GAAP earnings are foreseen between $0.51 and $0.55 per share which includes the $0.21 per share benefit recorded in the fourth quarter to show up as a negative in the upcoming quarter. Adjusted for this earnings are seen between $0.72 and $0.76 per share.
Full year sales for the upcoming year are seen up 3-4% in constant currencies, yet Estee Lauder already expects a two percent headwind from currencies for the upcoming year. Adjusted for the 3% estimated full year impact of the accelerated orders, sales are seen up 6-7% in constant currencies. Full year non-GAAP earnings are foreseen between $3.10 and $3.20 per share.
The full year guidance is largely in line with consensus estimates which call for revenues of $11.4 billion and earnings of $3.17 per share.
Estee Lauder has a very solid financial position having some $1.63 billion in cash and equivalents. Total debt in the meantime stands around $1.33 billion, which results in a solid net cash position of about $300 million.
With some 390 million shares outstanding at the moment and those shares exchanging hands at $76 per share, equity in the business is valued at roughly $29.6 billion.
For the fiscal year which closed after the reporting of the quarterly results, revenues came in at $11.0 billion on which the company reported net earnings of $1.2 billion.
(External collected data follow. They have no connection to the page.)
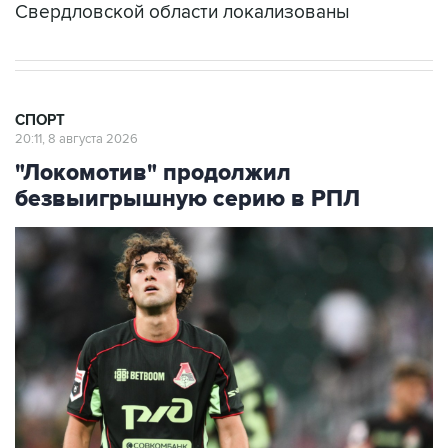
Свердловской области локализованы
СПОРТ
20:11, 8 августа 2026
"Локомотив" продолжил
безвыигрышную серию в РПЛ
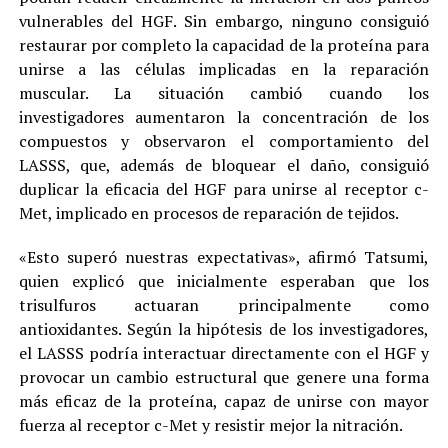
vulnerables del HGF. Sin embargo, ninguno consiguió
restaurar por completo la capacidad de la proteína para
unirse a las células implicadas en la reparación
muscular. La situación cambió cuando los
investigadores aumentaron la concentración de los
compuestos y observaron el comportamiento del
LASSS, que, además de bloquear el daño, consiguió
duplicar la eficacia del HGF para unirse al receptor c-
Met, implicado en procesos de reparación de tejidos.
«Esto superó nuestras expectativas», afirmó Tatsumi,
quien explicó que inicialmente esperaban que los
trisulfuros actuaran principalmente como
antioxidantes. Según la hipótesis de los investigadores,
el LASSS podría interactuar directamente con el HGF y
provocar un cambio estructural que genere una forma
más eficaz de la proteína, capaz de unirse con mayor
fuerza al receptor c-Met y resistir mejor la nitración.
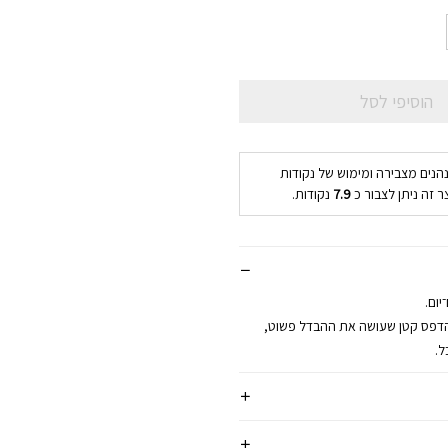
הוסיפי לסל
נהנים מצבירה ומימוש של נקודות
ר זה ניתן לצבור כ
7.9
נקודות.
יום.
הדפס קטן שעושה את ההבדל פשוט,
ל.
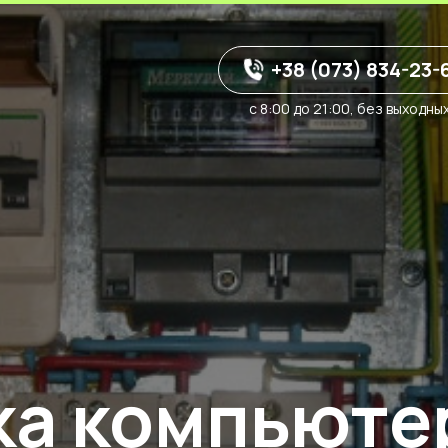
+38 (073) 834-23-
с 8:00 до 21:00, без выходны
ка компьюте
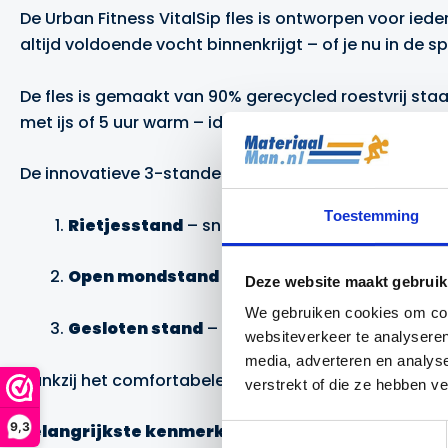
De Urban Fitness VitalSip fles is ontworpen voor iede
altijd voldoende vocht binnenkrijgt – of je nu in de 
De fles is gemaakt van 90% gerecycled roestvrij staal
met ijs of 5 uur warm – ideaal voor elk seizoen.
De innovatieve 3-standen roterende dop biedt ulti
Toestemming
Rietjesstand
– snel en zonder morsen drinke
Open mondstand
– direct uit de fles drinken z
Deze website maakt gebruik
We gebruiken cookies om cont
Gesloten stand
– volledig afgesloten tijdens 
websiteverkeer te analyseren
media, adverteren en analys
Dankzij het comfortabele handvat, het duurzame desi
verstrekt of die ze hebben v
9,3
Belangrijkste kenmerken:
Toestemmingsselectie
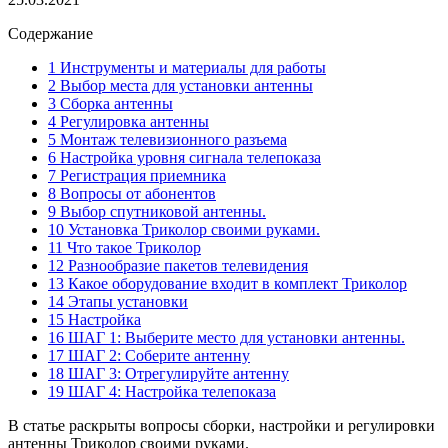
Содержание
1 Инструменты и материалы для работы
2 Выбор места для установки антенны
3 Сборка антенны
4 Регулировка антенны
5 Монтаж телевизионного разъема
6 Настройка уровня сигнала телепоказа
7 Регистрация приемника
8 Вопросы от абонентов
9 Выбор спутниковой антенны.
10 Установка Триколор своими руками.
11 Что такое Триколор
12 Разнообразие пакетов телевидения
13 Какое оборудование входит в комплект Триколор
14 Этапы установки
15 Настройка
16 ШАГ 1: Выберите место для установки антенны.
17 ШАГ 2: Соберите антенну
18 ШАГ 3: Отрегулируйте антенну
19 ШАГ 4: Настройка телепоказа
В статье раскрыты вопросы сборки, настройки и регулировки
антенны Триколор своими руками.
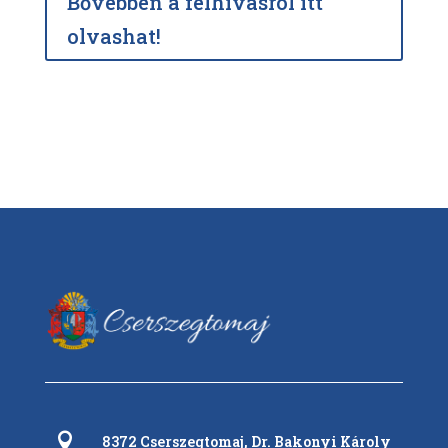
Bővebben a felhívásról itt
olvashat!

8372 Cserszegtomaj, Dr. Bakonyi Károly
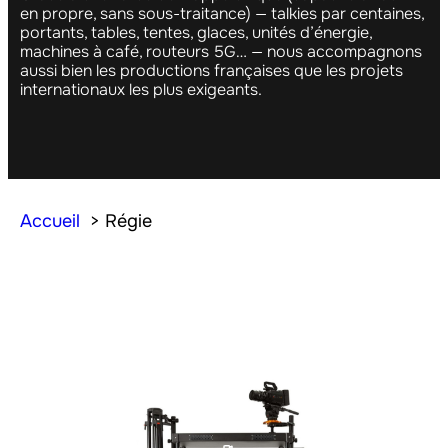
en propre, sans sous-traitance) — talkies par centaines,
portants, tables, tentes, glaces, unités d’énergie,
machines à café, routeurs 5G… — nous accompagnons
aussi bien les productions françaises que les projets
internationaux les plus exigeants.
Accueil
Régie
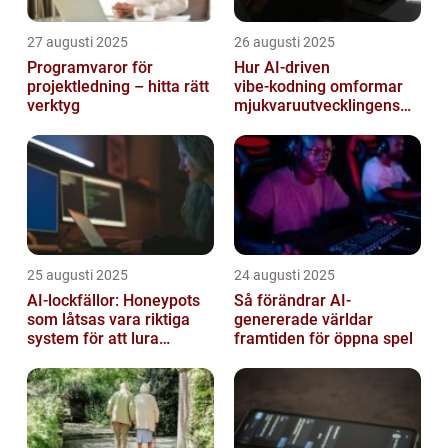
27 augusti 2025
26 augusti 2025
Programvaror för
Hur AI‑driven
projektledning – hitta rätt
vibe‑kodning omformar
verktyg
mjukvaruutvecklingens
framtid
25 augusti 2025
24 augusti 2025
AI-lockfällor: Honeypots
Så förändrar AI-
som låtsas vara riktiga
genererade världar
system för att lura
framtiden för öppna spel
hackare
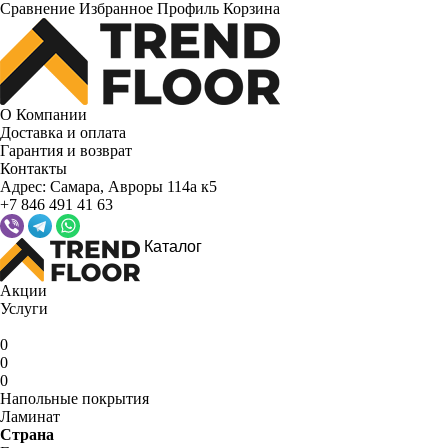
Сравнение
Избранное
Профиль
Корзина
О Компании
Доставка и оплата
Гарантия и возврат
Контакты
Адрес:
Самара, Авроры 114а к5
+7 846 491 41 63
Каталог
Акции
Услуги
0
0
0
Напольные покрытия
Ламинат
Страна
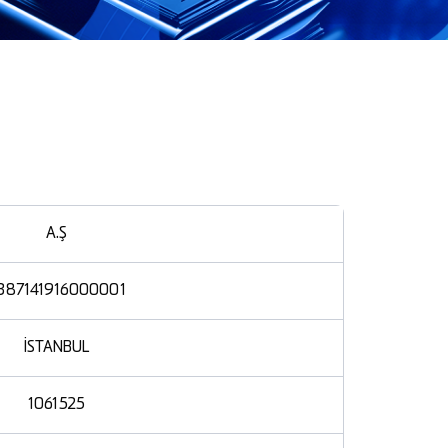
A.Ş
387141916000001
İSTANBUL
1061525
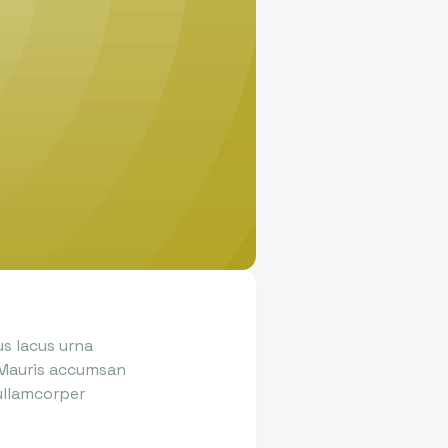
us lacus urna
 Mauris accumsan
 ullamcorper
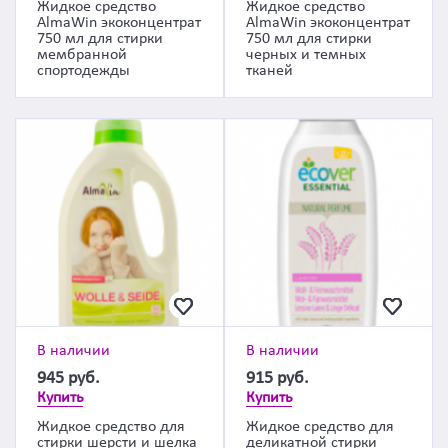
Жидкое средство
Жидкое средство
AlmaWin экоконцентрат
AlmaWin экоконцентрат
750 мл для стирки
750 мл для стирки
мембранной
черных и темных
спортодежды
тканей
В наличии
В наличии
945
руб.
915
руб.
Купить
Купить
Жидкое средство для
Жидкое средство для
стирки шерсти и шелка
деликатной стирки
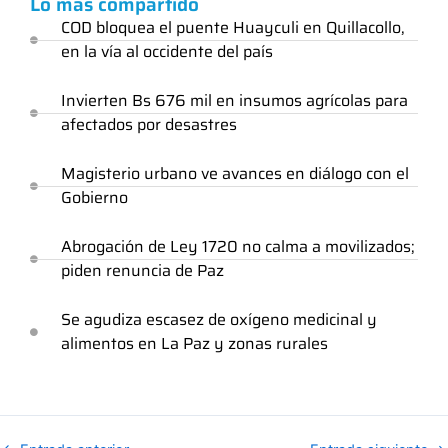
Lo más compartido
COD bloquea el puente Huayculi en Quillacollo,
en la vía al occidente del país
Invierten Bs 676 mil en insumos agrícolas para
afectados por desastres
Magisterio urbano ve avances en diálogo con el
Gobierno
Abrogación de Ley 1720 no calma a movilizados;
piden renuncia de Paz
Se agudiza escasez de oxígeno medicinal y
alimentos en La Paz y zonas rurales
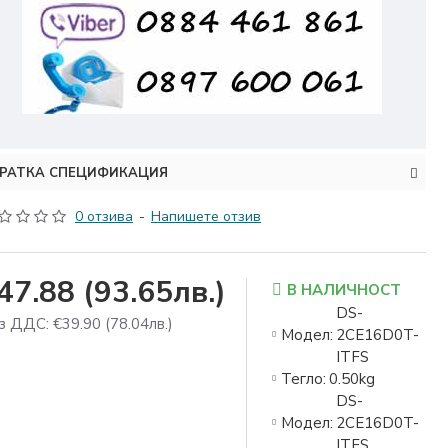
РАТКА СПЕЦИФИКАЦИЯ
0 отзива
-
Напишете отзив
47.88
(93.65лв.)
В НАЛИЧНОСТ
DS-
з ДДС: €39.90
(78.04лв.)
Модел:
2CE16D0T-
ITFS
Тегло:
0.50kg
DS-
Модел:
2CE16D0T-
ITFS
This values operating assets of the firm at 2.7 times annual revenues and 24-25 times annual earnings.
Strong Player In A Growing Market
In a recent investor presentation Estee Lauder stressed the growing global market for beauty products aided by aging populations and growing disposable incomes. Yet the company is not alone in targeting to gain from the increased desire of the world for beauty products, as the growing market results in anticipated stiff competition of course.
For the upcoming years Estee Lauder has still set some challenging goals for itself. It aims to grow sales a percentage point quicker compared to the overall beauty segment per annum with acquisitions expected to add another percent to growth. The targeted 50 basis points in operating margin improvements should allow for double-digit earnings per share growth.
Optimistic Outlook, Based on Solid Fundamentals
The guidance for future growth is furthermore based on a solid performance in the company's history. Over the past decade the company has nearly doubled its sales from $5.7 billion to $11 billion by now. Earnings have grown even more as the company has expanded its after-tax net margins to levels over 10%.
Investors have seen even greater returns on a per-share basis as the company has repurchased about 15% of its outstanding share base in the meantime.
Takeaway For (Potential) Investors
Long term investors in the company have seen solid returns. After shares have been rather stagnant around $20 in the period of 2005 to 2008, shares fell to levels as low as $10 in 2009. Ever since, shares have seen a steady increase to current levels around all time highs.
Despite the solid operational performance, I think that a lot of the share price advancements being made over the past few years has been aided by lower interest rates and an increase in valuation multiples. Clearly the seven-fold in the share price over the past five years has outpaced operational achievements in the meantime.
Therefore I remain very cautious on the prospects for the shares, even as shares fro the company remain very rosy. Trading at roughly 25 times earnings a lot of good news, and some more has been priced into the valuation. This creates very little potential reward to the risks in my view.
Disclosure: The author has no positions in any stocks mentioned, and no plans to initiate any positions within the next 72 hours. The author wrote this article themselves, and it expresses their own opinions. The author is not receiving compensation for it (other than from Seeking Alpha). The author has no business relationship with any company whose stock is mentioned in this article.